胃食道逆流症には、①自覚症状があるが食道粘膜の炎症(びらん)はないタイプ、②自覚症状と食道粘膜の炎症の両方があるタイプ、③自覚症状はなく食道粘膜の炎症のみがあるタイプ、の3種類に分けられます。①を非びらん性胃食道逆流症、②と③を逆流性食道炎(びらん性胃食道逆流症)といいます。
検査・診断
胃食道逆流症は、問診で60~70%の診断が可能だといわれています。慢性の咳や、声の出にくさなどだけが自覚症状として現れ、胸やけや呑酸の症状が見られないこともあるため、注意が必要です。
内視鏡検査(胃カメラ)
口や鼻から内視鏡(胃カメラ)を挿入して、食道の粘膜の様子を直接観察します。逆流性食道炎では、食道の下端にびらんや潰瘍が認められ、その程度を診断できます。
食道内pHモニタリング
pH(水素イオン指数)モニターの装置(直径2mmほどのチューブ)を鼻から入れて先端部を食道内に留置し、24時間のpHの変動を記録して、胃内の酸度とともに食道への胃酸の逆流の有無や程度を調べます。胃カメラでは食道にびらんや潰瘍が見つからない非びらん性胃食道逆流症が疑われる場合に有効です。
PPIテスト
自覚症状があっても内視鏡検査で異常が見つからない、または内視鏡検査の実施が難しい場合に行う検査です。胃酸の分泌を抑制するプロトンポンプ阻害薬 (PPI)を1週間ほど服用し、胸やけなどの自覚症状が改善されるかどうかを調べます。
治療
症状改善のために効果が高いといわれているのは、肥満を解消することと、上半身をやや起こした姿勢で寝ることです。腹部を締め付けること、重い物を持つこと、前かがみの姿勢になることはよくありません。食事面では、脂っこいもの、アルコール、炭酸飲料、柑橘(かんきつ)類、刺激物などは極力控えるほうがよいでしょう。食べ過ぎないよう腹8分目を心がけ、就寝前の食事を控えることも重要です。
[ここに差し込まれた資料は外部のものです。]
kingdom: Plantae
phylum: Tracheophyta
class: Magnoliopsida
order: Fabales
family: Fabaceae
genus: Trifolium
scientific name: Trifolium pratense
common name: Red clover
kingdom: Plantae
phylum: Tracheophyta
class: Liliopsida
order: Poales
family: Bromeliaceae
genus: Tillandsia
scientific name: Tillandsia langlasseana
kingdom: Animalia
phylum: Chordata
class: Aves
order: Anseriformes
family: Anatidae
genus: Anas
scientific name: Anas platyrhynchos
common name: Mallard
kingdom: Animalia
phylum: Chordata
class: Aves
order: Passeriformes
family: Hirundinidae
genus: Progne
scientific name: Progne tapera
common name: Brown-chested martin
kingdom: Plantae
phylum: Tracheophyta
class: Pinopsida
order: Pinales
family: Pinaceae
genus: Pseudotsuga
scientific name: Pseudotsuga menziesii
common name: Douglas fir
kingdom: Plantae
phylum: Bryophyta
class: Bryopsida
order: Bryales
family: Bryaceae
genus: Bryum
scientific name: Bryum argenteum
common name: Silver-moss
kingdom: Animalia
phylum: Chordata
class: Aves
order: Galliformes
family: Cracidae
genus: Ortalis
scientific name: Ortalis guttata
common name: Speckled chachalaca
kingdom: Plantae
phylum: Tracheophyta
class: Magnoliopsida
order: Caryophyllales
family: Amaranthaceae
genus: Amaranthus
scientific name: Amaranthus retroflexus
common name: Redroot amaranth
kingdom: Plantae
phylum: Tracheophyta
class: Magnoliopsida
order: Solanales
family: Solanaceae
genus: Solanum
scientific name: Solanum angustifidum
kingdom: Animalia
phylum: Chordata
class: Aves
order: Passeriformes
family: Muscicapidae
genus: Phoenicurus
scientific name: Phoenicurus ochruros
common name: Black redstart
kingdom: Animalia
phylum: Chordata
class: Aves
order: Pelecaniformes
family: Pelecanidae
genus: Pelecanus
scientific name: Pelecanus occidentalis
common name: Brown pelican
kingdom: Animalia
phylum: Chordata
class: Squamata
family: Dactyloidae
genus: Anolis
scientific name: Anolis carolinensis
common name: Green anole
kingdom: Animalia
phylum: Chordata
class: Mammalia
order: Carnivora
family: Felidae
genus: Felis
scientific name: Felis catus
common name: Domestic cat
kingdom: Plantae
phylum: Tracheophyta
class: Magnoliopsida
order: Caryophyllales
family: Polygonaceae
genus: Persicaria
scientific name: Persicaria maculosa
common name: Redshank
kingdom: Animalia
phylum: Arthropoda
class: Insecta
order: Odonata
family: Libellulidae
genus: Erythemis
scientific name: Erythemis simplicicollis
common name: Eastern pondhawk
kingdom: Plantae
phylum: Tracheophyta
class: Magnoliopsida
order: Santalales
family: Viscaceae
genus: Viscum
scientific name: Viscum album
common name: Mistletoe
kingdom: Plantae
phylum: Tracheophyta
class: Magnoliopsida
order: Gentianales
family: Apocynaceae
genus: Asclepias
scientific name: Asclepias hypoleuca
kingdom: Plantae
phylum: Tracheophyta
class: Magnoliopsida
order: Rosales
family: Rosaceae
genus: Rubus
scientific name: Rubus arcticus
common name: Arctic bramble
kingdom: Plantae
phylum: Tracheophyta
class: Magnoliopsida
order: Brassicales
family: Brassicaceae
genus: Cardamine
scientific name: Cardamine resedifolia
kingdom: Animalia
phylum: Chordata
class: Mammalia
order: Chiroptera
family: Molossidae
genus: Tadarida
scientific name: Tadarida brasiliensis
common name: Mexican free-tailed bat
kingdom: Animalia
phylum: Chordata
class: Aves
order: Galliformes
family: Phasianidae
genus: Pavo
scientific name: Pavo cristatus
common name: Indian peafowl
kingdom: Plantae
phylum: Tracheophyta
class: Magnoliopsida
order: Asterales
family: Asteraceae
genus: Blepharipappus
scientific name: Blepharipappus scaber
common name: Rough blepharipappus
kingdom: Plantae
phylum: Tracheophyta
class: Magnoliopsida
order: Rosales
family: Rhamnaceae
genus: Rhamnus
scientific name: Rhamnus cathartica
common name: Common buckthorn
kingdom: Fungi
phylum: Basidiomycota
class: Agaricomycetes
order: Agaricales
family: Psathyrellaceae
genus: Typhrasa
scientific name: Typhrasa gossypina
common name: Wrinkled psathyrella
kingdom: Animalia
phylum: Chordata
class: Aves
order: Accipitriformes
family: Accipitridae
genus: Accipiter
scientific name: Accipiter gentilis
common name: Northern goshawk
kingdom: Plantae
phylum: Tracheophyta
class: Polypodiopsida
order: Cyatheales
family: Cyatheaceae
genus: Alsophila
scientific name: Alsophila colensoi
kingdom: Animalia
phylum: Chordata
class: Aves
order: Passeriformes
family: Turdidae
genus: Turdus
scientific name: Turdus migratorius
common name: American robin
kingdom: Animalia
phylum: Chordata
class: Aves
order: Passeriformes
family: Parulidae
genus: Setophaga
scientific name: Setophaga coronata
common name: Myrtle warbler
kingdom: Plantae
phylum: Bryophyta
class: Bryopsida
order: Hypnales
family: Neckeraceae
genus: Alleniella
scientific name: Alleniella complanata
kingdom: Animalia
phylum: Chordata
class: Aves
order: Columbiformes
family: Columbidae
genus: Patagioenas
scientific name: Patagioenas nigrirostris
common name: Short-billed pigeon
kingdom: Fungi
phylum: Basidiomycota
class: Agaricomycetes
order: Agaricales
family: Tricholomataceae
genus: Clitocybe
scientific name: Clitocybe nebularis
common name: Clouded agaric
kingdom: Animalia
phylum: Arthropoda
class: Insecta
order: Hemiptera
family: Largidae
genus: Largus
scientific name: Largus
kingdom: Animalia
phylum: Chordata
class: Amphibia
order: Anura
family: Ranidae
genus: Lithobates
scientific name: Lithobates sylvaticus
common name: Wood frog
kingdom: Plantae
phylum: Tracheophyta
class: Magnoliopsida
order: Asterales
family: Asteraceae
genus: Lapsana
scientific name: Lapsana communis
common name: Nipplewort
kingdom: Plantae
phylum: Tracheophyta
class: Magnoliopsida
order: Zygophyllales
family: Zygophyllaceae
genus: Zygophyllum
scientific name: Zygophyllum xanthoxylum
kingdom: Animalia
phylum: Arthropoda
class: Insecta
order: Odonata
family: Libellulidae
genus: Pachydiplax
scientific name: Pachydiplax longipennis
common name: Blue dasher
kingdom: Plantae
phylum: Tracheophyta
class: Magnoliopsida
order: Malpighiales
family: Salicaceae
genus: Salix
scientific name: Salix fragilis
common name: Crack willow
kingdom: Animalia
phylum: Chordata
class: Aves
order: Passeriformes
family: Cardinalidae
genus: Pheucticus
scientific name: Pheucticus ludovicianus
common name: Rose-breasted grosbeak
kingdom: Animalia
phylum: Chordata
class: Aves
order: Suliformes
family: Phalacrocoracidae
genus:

胃食道逆流症の最大の原因は食道に逆流してくる胃酸なので、プロトンポンプ阻害薬(PPI)がよく使われます。より強く酸分泌を抑えるカリウムイオン競合型アシッドブロッカー(P-CAB)が使われることもあります。そのほか、酸を中和する薬や粘膜を保護する薬、消化管運動改善薬、漢方薬が一緒に使われることもあります。
これらの治療を行っても改善しない場合、腹腔鏡手術による噴門形成術などの手術治療が行われることもあります。ただし、長期的な効果は不明確であるため、手術をするかどうかには慎重な検討が必要です。